Порченые поняли. Если не бесы — свободные граждане не выдержат напряжения и штурмом возьмут дворец.
Нет, они не боялись смерти. Они даже жизни не боялись — ни тех, коротких жизней, шумящих на площади; ни той, бесконечной жизни, что ждала в восставших казармах… Но жрецы знали, что будет потом — хаос, кровь, конец с таким трудом поддерживаемой цивилизации…
Последним доводом послужили сведения с северо-западной границы. Армия Калорры неожиданно вторглась в пределы Согдийской империи, захватывая копи и рудники и быстро продвигаясь вперед.
Времени на раздумья больше не оставалось.
И к концу недели Медонт Гуриец, Отец Свободных, Порченый жрец пятого поколения, постучался в ворота гладиаторских казарм.
Бес Кастор дождался своего часа.
…Переговоры вновь затягивались. Порченые, несмотря на нараставшее волнение за окнами, которое ощущалось почти физически, старались сохранить лицо и на уступки шли неохотно, со множеством оговорок, пытаясь хоть как-то спасти устанавливавшийся веками и такой привычный порядок.
Так было все хорошо… Вот смертные люди, свободные граждане с их неотъемлемым Правом на смерть, вот Совет Порченых жрецов — элита и мозг общества; вот бесы, не способные даже умереть — пыль рудничная, грязь манежная… вот Пустотники, с которых все и началось, демоны в человеческом обличье, — но незаменимые для контроля над бессмертными… и вот на тебе…
Сидевший в углу Пустотник участия в переговорах не принимал, только молча наблюдал за всем этим действом, время от времени расплываясь в широкой плотоядной ухмылке. Чему он радовался, и радовался ли он вообще, — этого никто понять не мог.
Кастор внимательно выслушивал доводы надменных оппонентов, изредка вежливо, но твердо возражал, а потом потребовал перо и бумагу.
И пока продолжал говорить сгорбленный и высохший Брат Ушедших, Эвпид из Зама, — Кастор писал.

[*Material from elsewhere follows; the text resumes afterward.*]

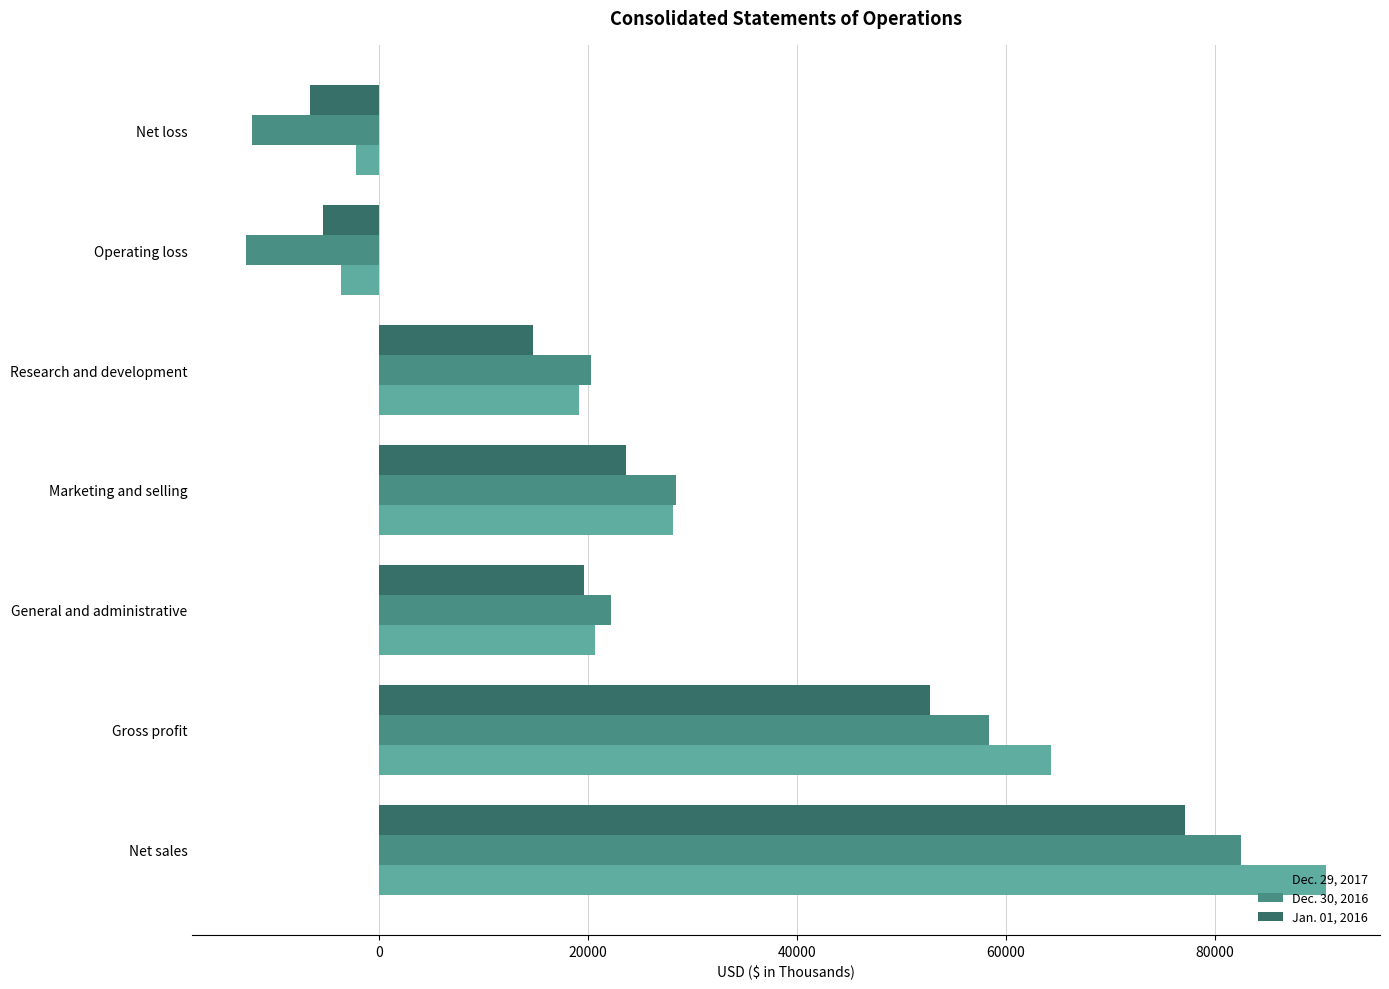

True or false: Jan. 01, 2016 has a value of 6145 at General and administrative.

False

К концу речи Эвпида бес отложил перо и встал:
— Вот наши требования…
Бес говорил тихо и внятно, и голос его был отчетливо слышен каждому, разносясь в наступившей вдруг тишине.
— Мы не просим многого, хотя могли бы. Вечность приучила нас к сдержанности. Но если вы не подпишете — ворота казарм откроются. Читайте — и подписывайте.
…Они читали молча, иногда с трудом разбирая почерк бессмертного, — и лишь Ктерий Бротолойгос, Отец Вещей, тихо шептал текст ультиматума на ухо сидевшему во главе стола неестественно прямому человеку с впалыми глазами. Это был Мердис Фреод, Пастырь Греха. Он был слеп. От рождения. Как и все Пастыри Греха до него.
Потом, когда чтение закончилось, и отзвучал тихий шепот Бротолойгоса, над столом воцарилось молчание. Новое молчание. Выжидающее.